Josias Teófilo na Crusoé: A crucial distinção entre cultura e entretenimento
No Brasil, infelizmente, a cultura de massa tem sido amplamente incentivada pelo Estado, até mesmo aquele tipo de manifestação que não depende disso

É preciso botar os pingos nos is. Cada macaco no seu galho, e o galho de Caetano [Veloso] é o showbiz. Por mais poético que seja, é entretenimento. E entretenimento não é cultura”, disse o poeta Bruno Tolentino na famosa entrevista às páginas amarelas da Veja em 1996.
Tal distinção está muito fora de moda, é considerada elitista. Mas é fundamental, não só para a compreensão da cultura, como para a elaboração de políticas públicas nas áreas de cultura e educação.
Houve o tempo em que a esquerda defendia muito essa ideia: a Escola de Frankfurt, por exemplo, com Adorno e Horkheimer, era implacável na defesa da cultura distinta do entretenimento, considerado uma forma de alienação das massas.
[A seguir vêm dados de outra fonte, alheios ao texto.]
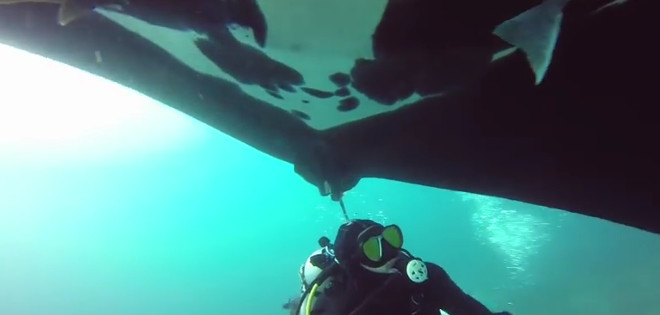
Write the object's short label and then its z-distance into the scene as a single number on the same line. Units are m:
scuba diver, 2.39
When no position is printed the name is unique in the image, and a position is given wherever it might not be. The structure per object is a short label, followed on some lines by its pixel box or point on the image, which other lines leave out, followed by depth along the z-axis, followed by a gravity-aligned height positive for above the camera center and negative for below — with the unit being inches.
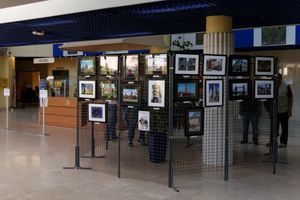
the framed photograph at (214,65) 245.9 +14.0
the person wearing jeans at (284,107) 350.0 -14.4
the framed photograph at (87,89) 271.4 -0.4
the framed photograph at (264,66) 268.1 +14.9
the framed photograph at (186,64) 232.7 +13.8
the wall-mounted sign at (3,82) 851.4 +11.5
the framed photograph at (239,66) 258.1 +14.6
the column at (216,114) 291.4 -16.8
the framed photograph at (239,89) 259.9 +0.3
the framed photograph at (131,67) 254.2 +12.9
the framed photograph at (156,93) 237.8 -2.3
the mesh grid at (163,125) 241.3 -23.8
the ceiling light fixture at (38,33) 457.4 +59.5
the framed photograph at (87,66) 273.4 +14.5
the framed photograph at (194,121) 238.5 -18.0
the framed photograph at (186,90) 233.9 -0.5
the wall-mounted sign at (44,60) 667.9 +44.9
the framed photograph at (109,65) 262.4 +14.6
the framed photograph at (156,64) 237.9 +14.0
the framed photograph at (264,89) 270.1 +0.4
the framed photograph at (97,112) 267.2 -14.8
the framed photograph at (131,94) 252.2 -3.1
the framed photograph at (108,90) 264.5 -0.9
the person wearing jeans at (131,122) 283.2 -24.9
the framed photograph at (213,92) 246.5 -1.6
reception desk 519.8 -29.2
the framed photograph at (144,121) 246.8 -18.4
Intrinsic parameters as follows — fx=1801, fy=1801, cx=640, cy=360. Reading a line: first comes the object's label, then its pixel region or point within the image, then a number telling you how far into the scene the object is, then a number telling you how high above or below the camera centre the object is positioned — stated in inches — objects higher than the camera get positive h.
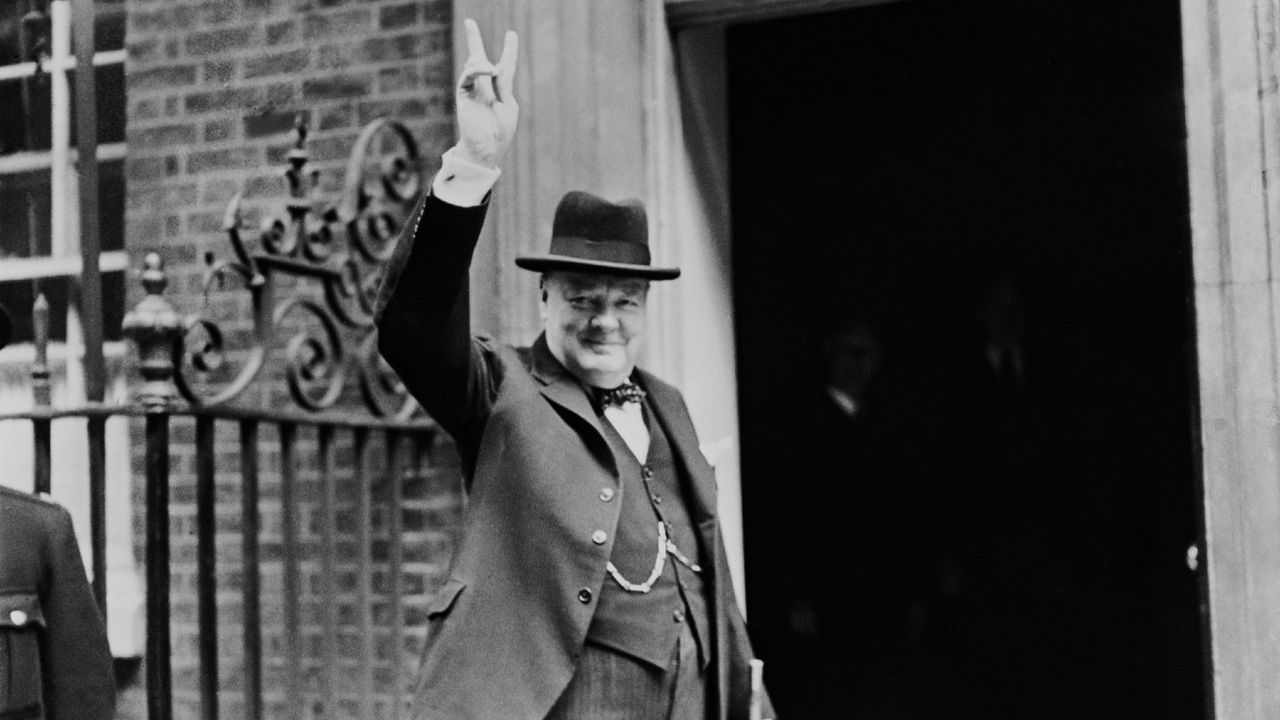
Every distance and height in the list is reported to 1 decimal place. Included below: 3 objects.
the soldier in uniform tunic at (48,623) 148.7 -17.3
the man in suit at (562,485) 133.9 -6.8
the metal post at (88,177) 177.6 +23.8
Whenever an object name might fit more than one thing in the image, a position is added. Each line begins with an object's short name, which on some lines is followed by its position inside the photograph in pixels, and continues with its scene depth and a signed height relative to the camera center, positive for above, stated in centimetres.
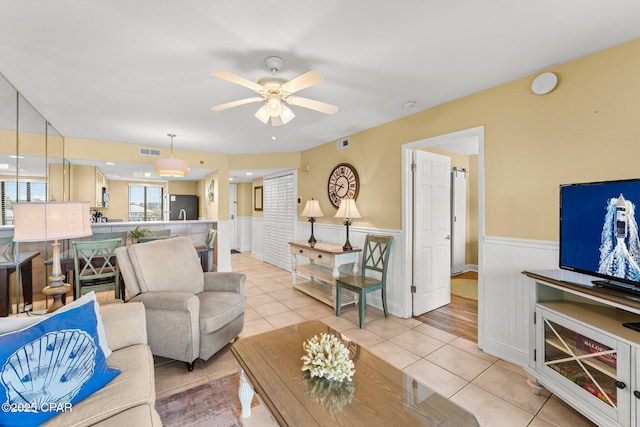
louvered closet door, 560 -11
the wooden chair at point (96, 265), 308 -63
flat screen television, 156 -12
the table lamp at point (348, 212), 369 +1
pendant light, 408 +70
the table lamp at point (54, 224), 168 -8
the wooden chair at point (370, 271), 316 -79
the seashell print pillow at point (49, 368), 109 -68
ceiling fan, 182 +87
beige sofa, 115 -85
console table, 368 -86
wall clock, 406 +45
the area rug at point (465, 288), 416 -122
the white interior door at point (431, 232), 338 -24
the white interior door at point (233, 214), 811 -4
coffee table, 118 -88
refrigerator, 804 +17
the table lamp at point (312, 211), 438 +3
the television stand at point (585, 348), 143 -80
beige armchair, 224 -77
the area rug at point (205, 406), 173 -132
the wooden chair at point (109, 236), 381 -33
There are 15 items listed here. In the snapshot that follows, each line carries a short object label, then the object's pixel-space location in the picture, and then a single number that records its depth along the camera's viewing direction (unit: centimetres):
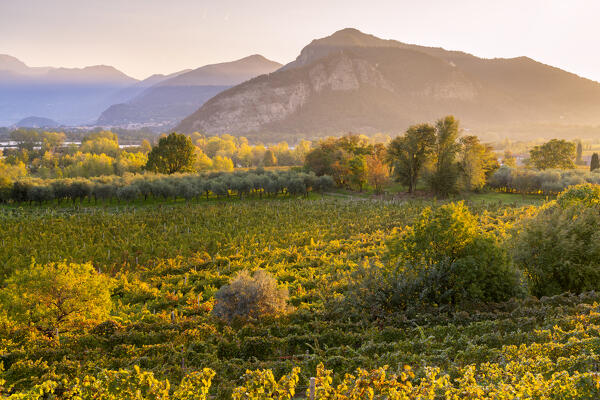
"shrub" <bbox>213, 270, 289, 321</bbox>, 1870
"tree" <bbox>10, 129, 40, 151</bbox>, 17442
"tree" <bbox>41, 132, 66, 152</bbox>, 17875
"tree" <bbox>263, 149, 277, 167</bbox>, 13062
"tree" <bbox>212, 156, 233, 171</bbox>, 11288
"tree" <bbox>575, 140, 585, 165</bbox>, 12812
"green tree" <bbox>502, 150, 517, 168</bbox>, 9644
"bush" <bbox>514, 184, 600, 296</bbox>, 2020
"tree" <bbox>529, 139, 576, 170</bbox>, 8588
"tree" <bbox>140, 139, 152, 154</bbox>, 14342
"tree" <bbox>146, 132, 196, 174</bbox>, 8300
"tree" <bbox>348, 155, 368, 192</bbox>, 7669
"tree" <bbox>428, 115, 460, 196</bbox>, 6631
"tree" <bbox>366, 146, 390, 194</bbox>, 7381
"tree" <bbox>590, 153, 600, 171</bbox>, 8675
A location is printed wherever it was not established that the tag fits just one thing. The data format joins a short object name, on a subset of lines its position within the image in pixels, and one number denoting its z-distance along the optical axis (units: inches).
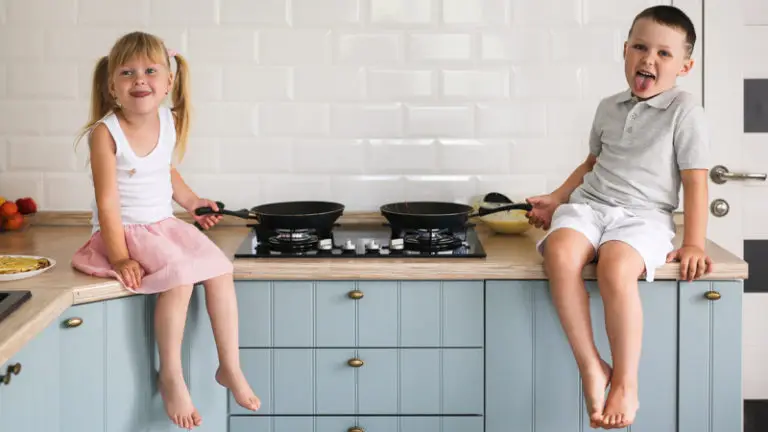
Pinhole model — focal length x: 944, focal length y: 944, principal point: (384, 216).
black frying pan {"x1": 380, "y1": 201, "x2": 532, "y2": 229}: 102.0
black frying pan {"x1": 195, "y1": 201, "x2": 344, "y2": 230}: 102.2
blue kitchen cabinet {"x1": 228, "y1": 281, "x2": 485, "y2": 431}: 96.5
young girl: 87.9
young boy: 87.8
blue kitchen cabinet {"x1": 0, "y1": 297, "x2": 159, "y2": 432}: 75.3
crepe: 85.8
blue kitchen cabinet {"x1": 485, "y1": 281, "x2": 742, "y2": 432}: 94.3
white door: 117.6
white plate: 84.0
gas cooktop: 97.9
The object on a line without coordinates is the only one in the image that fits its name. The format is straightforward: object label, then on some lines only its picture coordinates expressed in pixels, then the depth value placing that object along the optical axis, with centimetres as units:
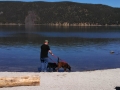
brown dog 1529
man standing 1427
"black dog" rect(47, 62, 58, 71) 1549
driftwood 1032
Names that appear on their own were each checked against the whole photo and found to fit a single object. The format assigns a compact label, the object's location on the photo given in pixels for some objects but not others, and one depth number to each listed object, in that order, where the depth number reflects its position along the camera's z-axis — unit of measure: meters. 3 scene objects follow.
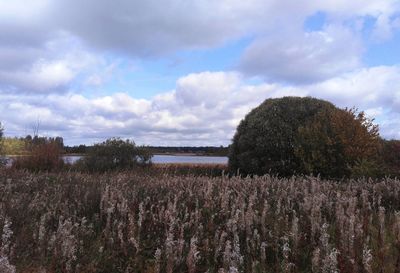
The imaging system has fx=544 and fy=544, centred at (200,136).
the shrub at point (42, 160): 21.56
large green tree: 15.66
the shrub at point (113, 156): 20.31
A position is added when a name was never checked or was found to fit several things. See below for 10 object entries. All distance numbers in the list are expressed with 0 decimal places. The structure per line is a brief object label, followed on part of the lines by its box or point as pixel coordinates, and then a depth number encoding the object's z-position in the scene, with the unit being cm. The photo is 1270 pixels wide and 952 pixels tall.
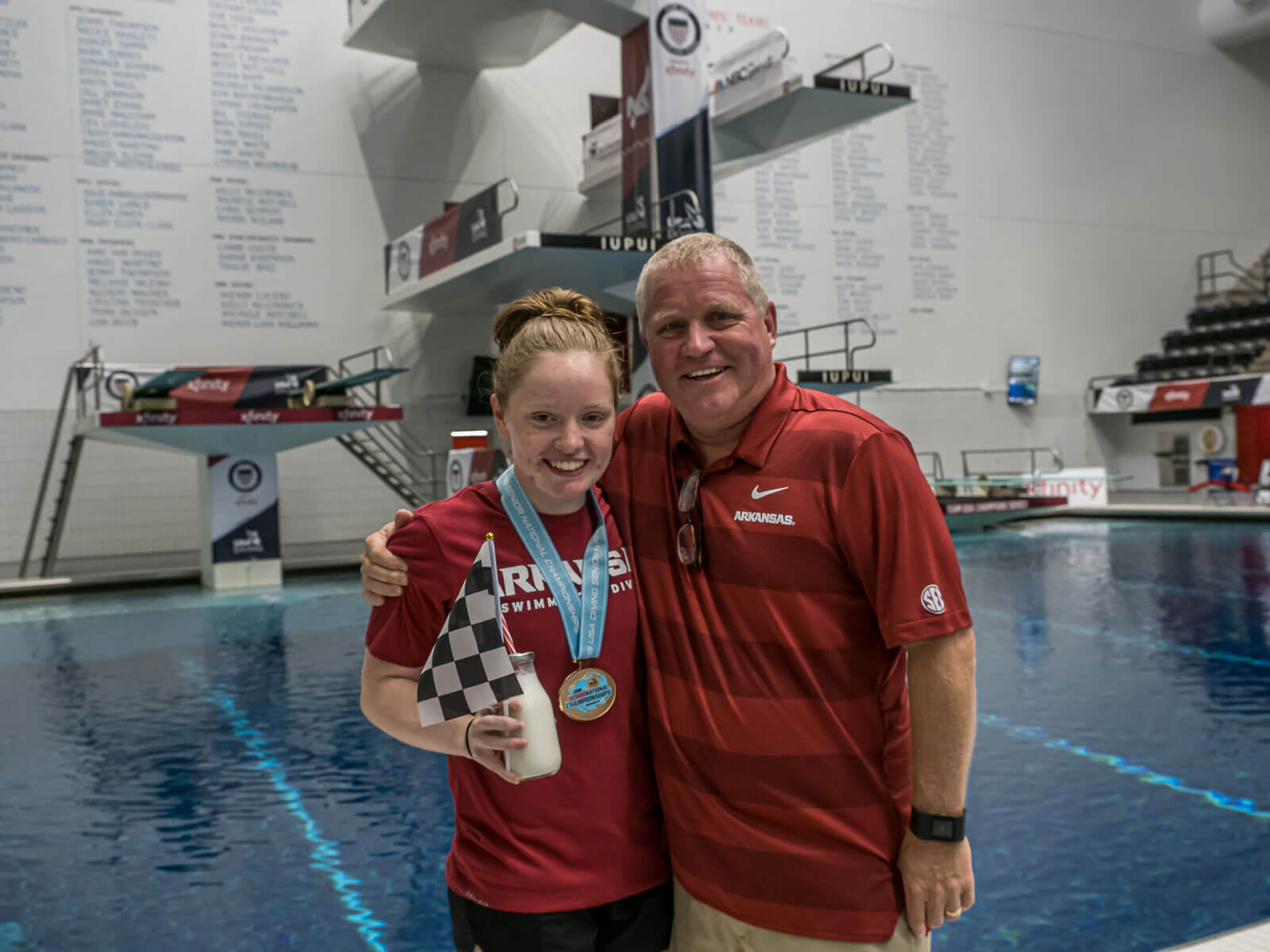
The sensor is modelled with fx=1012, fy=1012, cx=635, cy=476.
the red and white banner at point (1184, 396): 1941
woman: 164
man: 161
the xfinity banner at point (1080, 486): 1739
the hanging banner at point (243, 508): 1250
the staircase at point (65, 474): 1309
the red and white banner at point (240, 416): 1131
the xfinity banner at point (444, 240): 1259
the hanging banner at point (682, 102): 1260
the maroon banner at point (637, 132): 1314
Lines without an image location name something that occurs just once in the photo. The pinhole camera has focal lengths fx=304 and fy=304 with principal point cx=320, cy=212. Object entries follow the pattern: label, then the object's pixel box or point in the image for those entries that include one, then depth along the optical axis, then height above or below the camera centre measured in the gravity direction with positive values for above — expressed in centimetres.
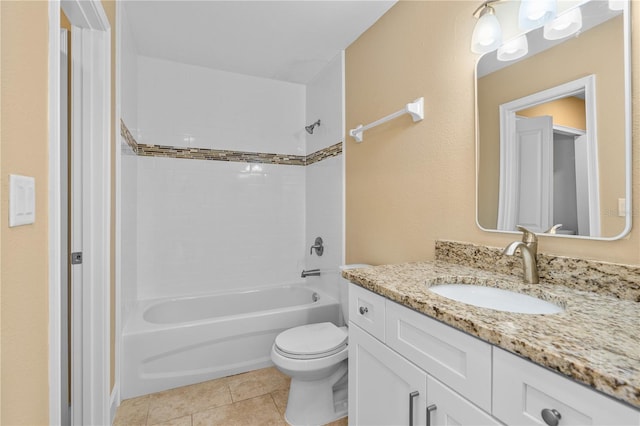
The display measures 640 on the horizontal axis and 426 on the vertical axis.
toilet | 156 -82
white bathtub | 188 -84
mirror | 93 +29
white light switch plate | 63 +4
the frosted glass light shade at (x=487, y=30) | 121 +74
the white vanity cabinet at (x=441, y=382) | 56 -41
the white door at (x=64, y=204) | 143 +5
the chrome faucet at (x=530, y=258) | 105 -16
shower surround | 250 +29
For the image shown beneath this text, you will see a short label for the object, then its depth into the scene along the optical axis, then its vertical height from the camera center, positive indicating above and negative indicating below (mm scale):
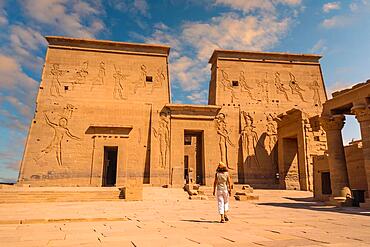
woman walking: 5824 -192
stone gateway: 18531 +4218
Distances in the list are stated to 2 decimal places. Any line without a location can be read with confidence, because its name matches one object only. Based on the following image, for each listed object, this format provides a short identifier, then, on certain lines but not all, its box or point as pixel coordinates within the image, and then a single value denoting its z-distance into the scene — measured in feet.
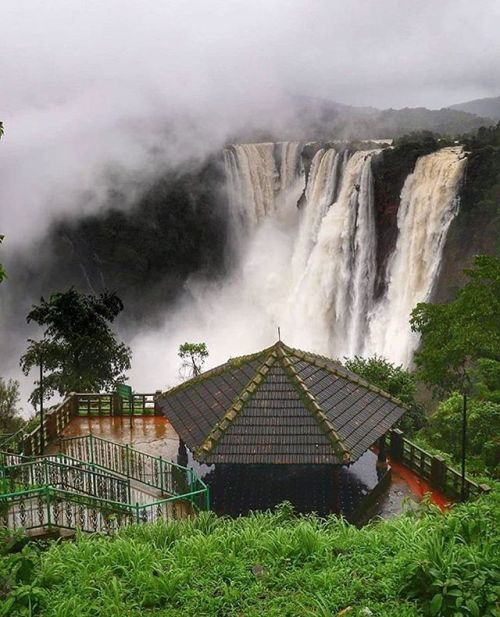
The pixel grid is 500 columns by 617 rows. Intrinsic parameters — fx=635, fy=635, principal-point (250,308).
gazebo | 38.24
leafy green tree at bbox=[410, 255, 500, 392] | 72.33
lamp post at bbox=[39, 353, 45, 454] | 49.94
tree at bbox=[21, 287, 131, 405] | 86.69
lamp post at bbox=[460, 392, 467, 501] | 36.82
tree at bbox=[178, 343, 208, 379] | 93.20
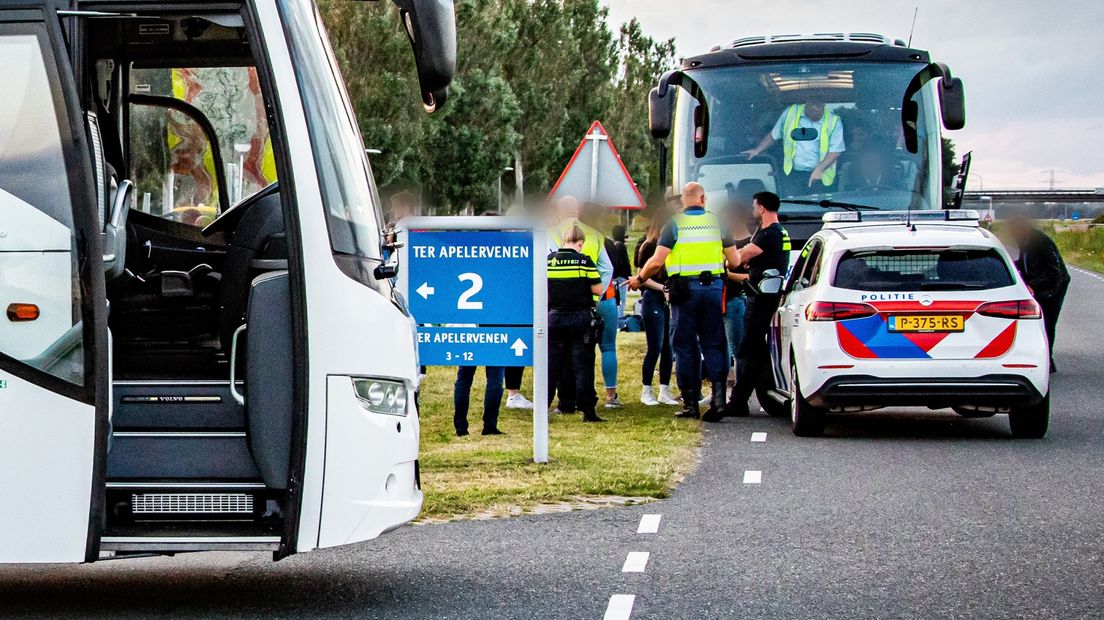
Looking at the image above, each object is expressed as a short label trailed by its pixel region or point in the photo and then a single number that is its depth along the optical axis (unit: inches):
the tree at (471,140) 2351.1
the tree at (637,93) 3366.1
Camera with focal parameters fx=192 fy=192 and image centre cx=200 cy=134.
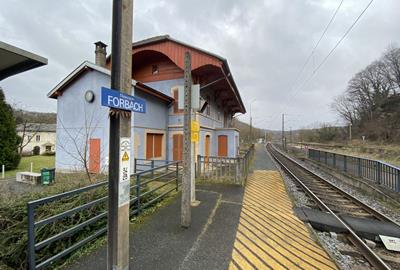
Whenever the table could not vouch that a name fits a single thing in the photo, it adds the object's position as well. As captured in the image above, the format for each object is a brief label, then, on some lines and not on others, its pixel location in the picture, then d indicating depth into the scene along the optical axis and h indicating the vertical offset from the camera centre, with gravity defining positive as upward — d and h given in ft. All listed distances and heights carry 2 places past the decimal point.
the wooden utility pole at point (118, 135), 7.50 +0.17
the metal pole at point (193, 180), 18.84 -4.02
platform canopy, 9.07 +4.21
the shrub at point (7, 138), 48.26 +0.15
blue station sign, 6.78 +1.50
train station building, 35.04 +7.24
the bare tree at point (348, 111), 181.73 +29.45
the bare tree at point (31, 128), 97.66 +6.34
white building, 119.55 -0.10
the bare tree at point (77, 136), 35.22 +0.59
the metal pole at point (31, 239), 7.93 -4.23
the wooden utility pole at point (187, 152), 14.08 -0.92
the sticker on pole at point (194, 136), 17.54 +0.29
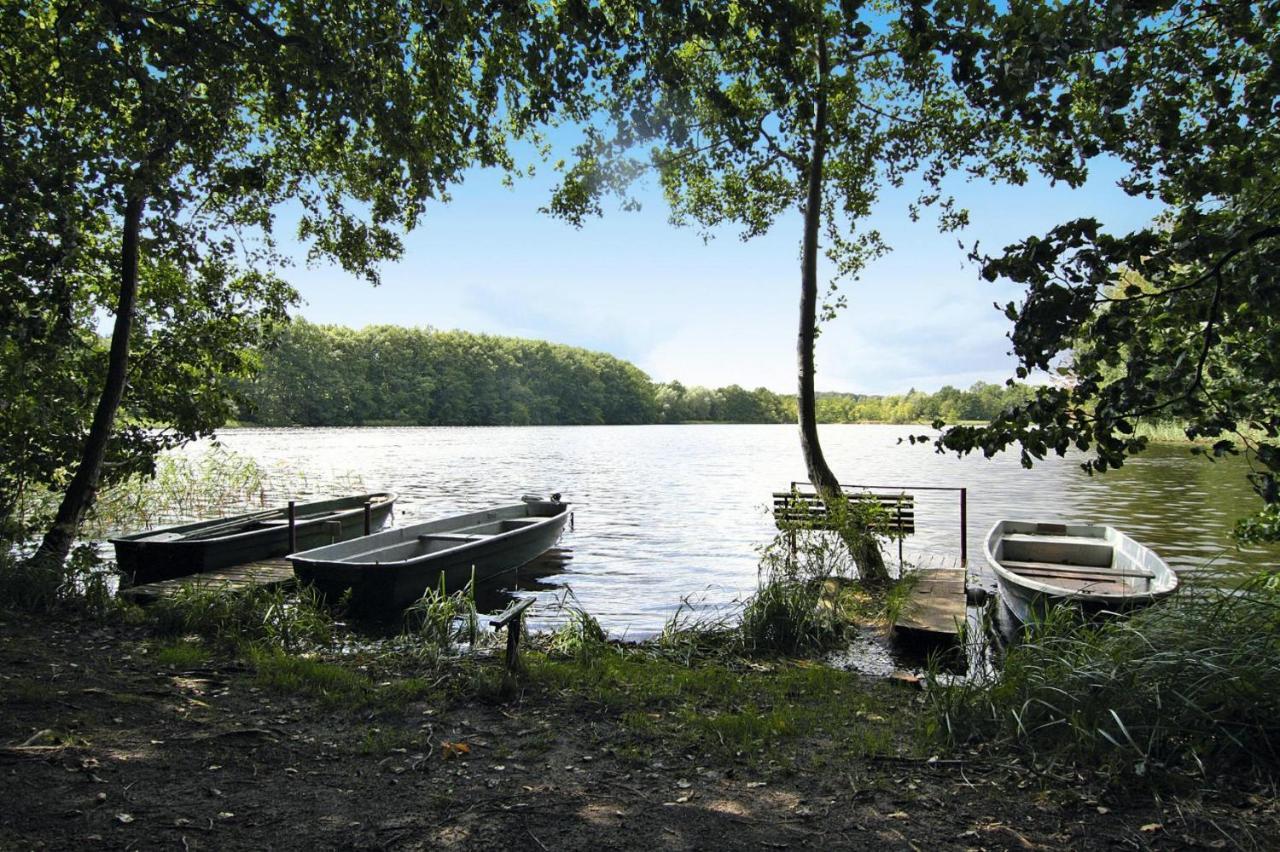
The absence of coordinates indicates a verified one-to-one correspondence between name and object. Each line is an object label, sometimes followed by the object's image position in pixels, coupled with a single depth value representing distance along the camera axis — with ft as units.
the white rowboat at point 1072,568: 24.32
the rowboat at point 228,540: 33.45
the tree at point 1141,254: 8.93
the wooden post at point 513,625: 16.35
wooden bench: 32.94
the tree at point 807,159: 32.27
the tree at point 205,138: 16.74
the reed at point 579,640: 21.34
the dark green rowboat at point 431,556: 30.42
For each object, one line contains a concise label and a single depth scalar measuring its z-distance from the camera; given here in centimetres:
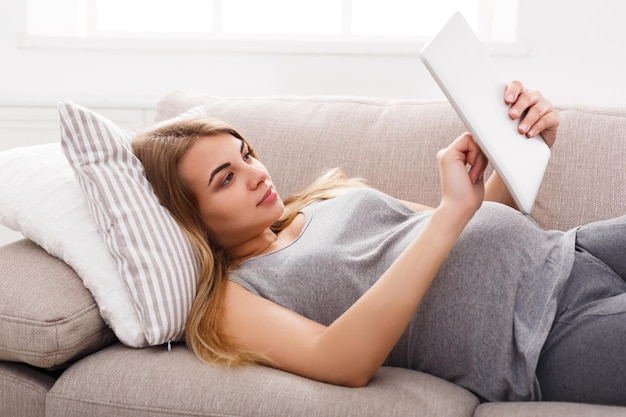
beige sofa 124
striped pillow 142
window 284
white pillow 145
Mas a esquerda mudou muito de lá para cá, e passou a se contentar com o entretenimento feito para as massas desde que de tempos em tempos o suposto artista – em geral bastante capitalista – se engaje em pautas identitárias, ou faça campanha para algum candidato específico.
Defesa da cultura
O papel da defesa da cultura distinta das manifestações de massa acabou ficando com a direita, especialmente Bruno Tolentino, que na Europa viveu um ambiente em que tal distinção era perfeitamente natural. Ele disse, ainda na famosa entrevista: “É preciso perguntar dia e noite: por que Chico, Caetano e Benjor no lugar de Bandeira, Adélia Prado e Ferreira Gullar?”.
Com efeito, aconteceu uma verdadeira substituição da cultura pelo entretenimento de massas. Nos vestibulares e no Enem a música pop tomou o lugar da grande poesia feita no Brasil. No cinema aconteceu a mesma coisa: os documentários e cinebiografias musicais tratam quase exclusivamente de música popular e pop, ignorando a música clássica e a grande poesia.
E pior: muitos nomes tornaram-se completamente desconhecidos do público em geral por causa dessa tendência. O editor Diogo Fontana escreveu na orelha do livro O Sentido da Tradição, de Tasso da Silveira: “Para cada Chico Buarque exaltado, um Antonio Olinto proscrito. Para cada Frei Betto, um Gustavo Corção. Para cada Gilberto Gil, um José Geraldo Vieira. Para cada Jô Soares, um João Camilo de Oliveira Torres”.
A distinção é fundamental
O problema não é a exaltação de músicos populares como músicos populares, isso existe em todo mundo. O problema é transformá-los naquilo que não são: representantes máximos da cultura brasileira, referências acadêmicas ou intelectuais – inclusive ocupando o espaço devido a outros artistas, esses sim importantes.
Quando se trata de política pública, a distinção entre arte e entretenimento é fundamental. O Estado não pode se envolver em todas as manifestações culturais, seria inviável. Ele acaba tendo que escolher o que financiar e o que não financiar. Em muitos países, como a França, o critério de valor artístico e cultural é utilizado.
No Brasil, infelizmente, a cultura de massa tem sido amplamente incentivada pelo Estado, até mesmo aquele tipo de manifestação que não depende do governo para sobreviver, como os show de pop e sertanejo. As prefeituras lideram na contratação desse tipo de show a valores exorbitantes – a Prefeitura de São Paulo, por exemplo, gasta 65 milhões com a controversa Virada Cultural, focada na música pop.